**Extracted data**
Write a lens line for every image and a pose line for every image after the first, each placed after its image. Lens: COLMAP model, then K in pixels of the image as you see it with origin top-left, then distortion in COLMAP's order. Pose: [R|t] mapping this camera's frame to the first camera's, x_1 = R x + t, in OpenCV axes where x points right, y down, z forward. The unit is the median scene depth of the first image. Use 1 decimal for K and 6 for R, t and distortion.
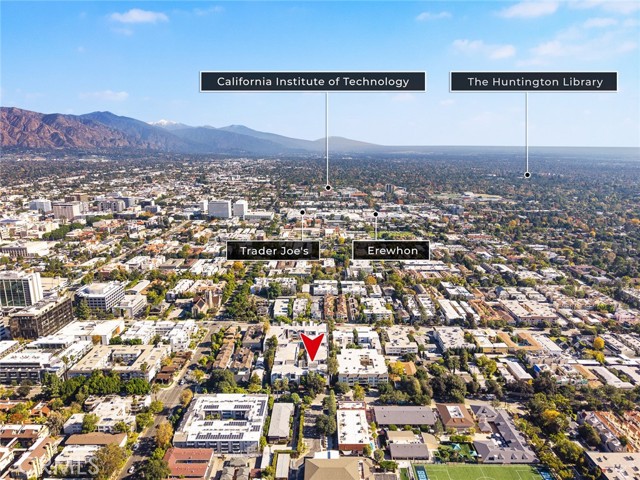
lens RADIAL K [[423.9, 0, 320.0], [0, 423.9, 240.0], [0, 0, 1]] dist [0.004744, -0.001209]
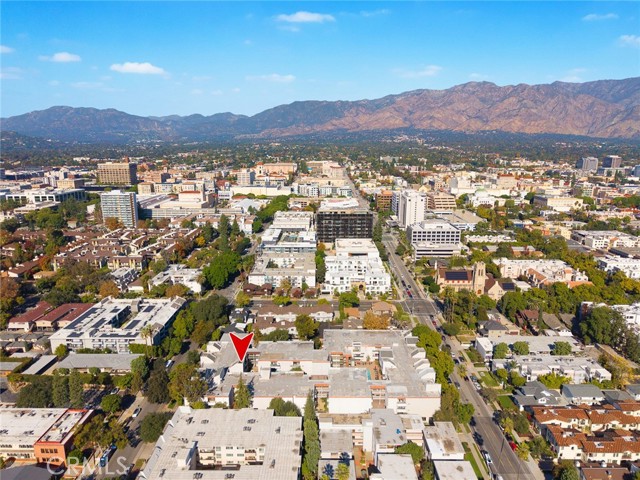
lens RADIAL K [[423.9, 0, 320.0], [0, 423.9, 240.0], [0, 0, 1]] dist [0.004744, -0.001209]
pose [[0.002923, 0.229848, -0.973222, 0.323431], [-0.214733, 0.950668, 0.223877, 0.003867], [0.976668, 0.208328, 0.052135, 0.774541]]
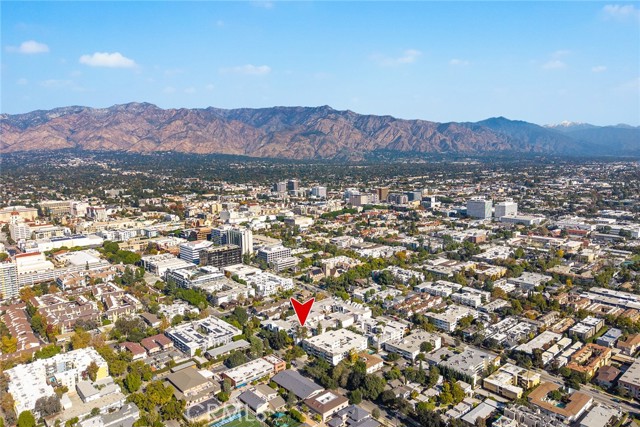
lens RADIAL K [[432.9, 0, 320.0], [0, 432.9, 213.5], [0, 0, 1]] dist [0.005540, -0.000242]
pose [[0.675002, 0.090116, -0.732292, 0.622770], [-0.142235, 0.989789, -0.009304, -0.004842], [0.723976, 0.110437, 0.680927, 0.159311]]
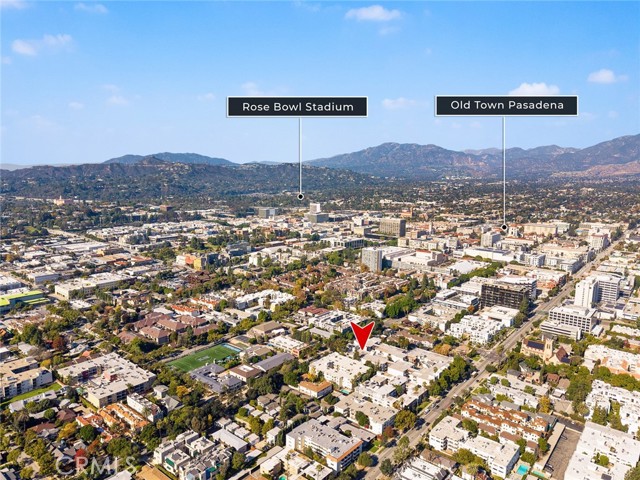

**Required action**
Reproduce every line of the records above without any changes, and leave the pictures out.

**Exercise response**
Write a lens line for every image and a pose line for every image after the first, each placed after its image. Lens: COLMAP model, then K in pixels of the image as you see it with origin top-left, then distortion in COLMAP's order. Pose: [R|t] mapping this camera's frame to the first camera's, x_1 = R x + t, in OpenCV axes where x points right, y down, z forward. The unit is the median scene depth of the first image. Use 1 decimal for K and 6 for R, t and distortion.
lens RADIAL K [[423.9, 0, 320.0], [0, 423.9, 240.0], [0, 0, 1]] dist [0.004744, -0.001209]
lens RADIAL K [[423.9, 0, 320.0], [0, 423.9, 240.0], [0, 0, 1]] dist [0.004744, -0.001209]
pose [[0.002923, 0.229848, -0.973222, 0.323431], [-0.214733, 0.950668, 0.223877, 0.003867], [0.976668, 0.208328, 0.052135, 0.774541]]
lens RADIAL K [[432.9, 0, 320.0], [0, 432.9, 213.5], [0, 0, 1]] dist [0.005540, -0.000242]
pose [[0.675002, 0.090116, -0.732292, 0.622770], [-0.142235, 0.989789, -0.009304, -0.004842], [0.723976, 0.110437, 0.680927, 0.159311]]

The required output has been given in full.